WHAT IS EXPECTED – The message below is about an Emacs user survey. List every term in it that opens with a backtick (`) and closes with an apostrophe.

(SOURCE TEXT)

On Fri, Oct 16, 2020 at 03:17:16PM +0300, Dmitry Gutov wrote:
On 16.10.2020 11:25, Marcel Ventosa wrote:

Perhaps. Transitional solutions go both ways though. A cursory glance at
Reddit's Emacs group is enough to notice not only ignorance of the
philosophy behind GNU, but quite recurrent mockery of what it stands
for. Usually in the form of deriding RMS. For the most recent example,
one user comments under abrochard's survey post: "So, will you be
censoring the survey to maintain ideological purity, like rms
insisted?", to which abrochard responds: "I agree with you. The
discussion around Melpa is a big factor as to why the survey is
happening in parallel to the gnu project."

Do you think the "mockery" is entirely without merit?

It's not even so much real mockery as probably the only way the user could describe the conflict.

When a survey purposefully omits a well-known and popular option, it is going to discount a sizable portion of our community, and ignore a project that has done a lot to popularize Emacs over the years.

I think it's both insulting to its developers, and stinks of thought police. Far from the idea of user freedom I hope to expect from GNU and FSF.

I'm not saying the obfuscation is purposeful either in the case of
`MELPA' imitating the name of the existing `GNU ELPA', or of Adrien
calling his survey *The* Emacs User survey", but what I do think is that
all non-GNU initiatives that affect perception of GNU, particularly the
ones that clearly do not share the GNU philosophy (the survey referred
to `GNU/Linux' as `Linux', for example), would seem much more
transparent if they were very clearly and visibly labeled as unofficial.
My hope, of course, would be that these initiatives could respect the
GNU philosophy, even if they did not share it.

Calling it "THE Emacs User survey" is perhaps unfortunate. But likewise it is unfortunate how Emacs leadership does little to follow the external, "unofficial" polls.

A survey doesn't have to be "the official GNU survey" to be useful.

(End SOURCE TEXT)
(DATA BLOCK)

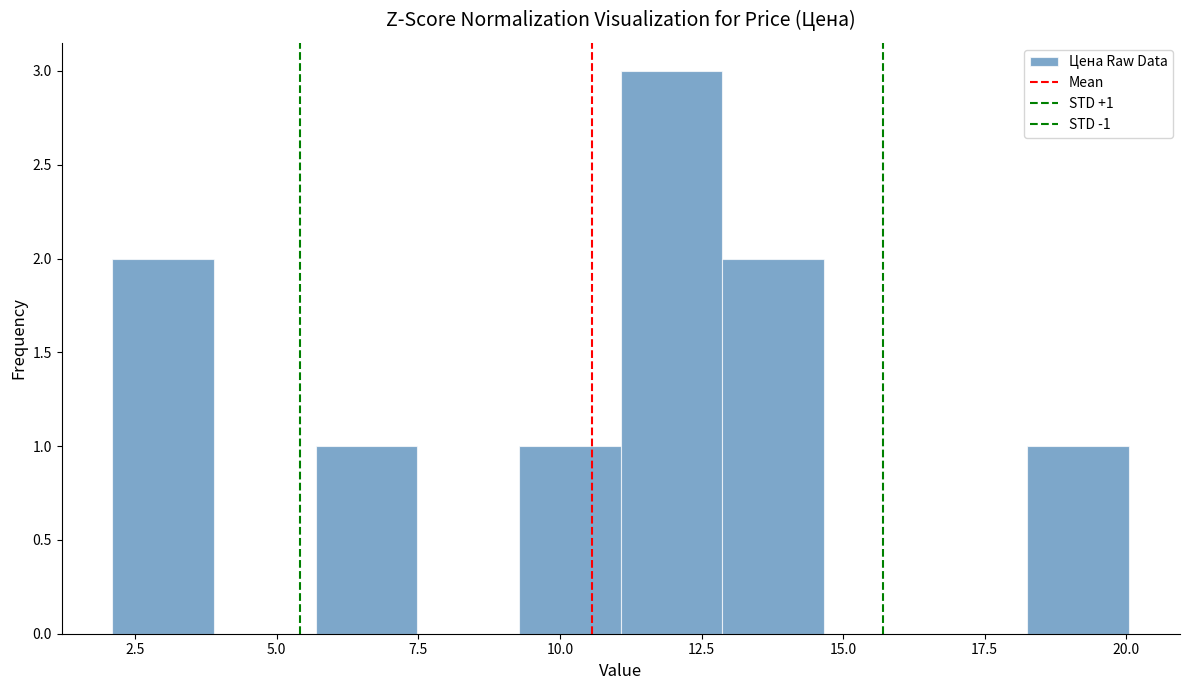

Around what value on the x-axis is the tallest bar? Give the approximate position of its centre, as read against the axis.

12.0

(End DATA BLOCK)

SOLUTION TO THIS PROBLEM – MELPA, GNU ELPA, GNU/Linux, Linux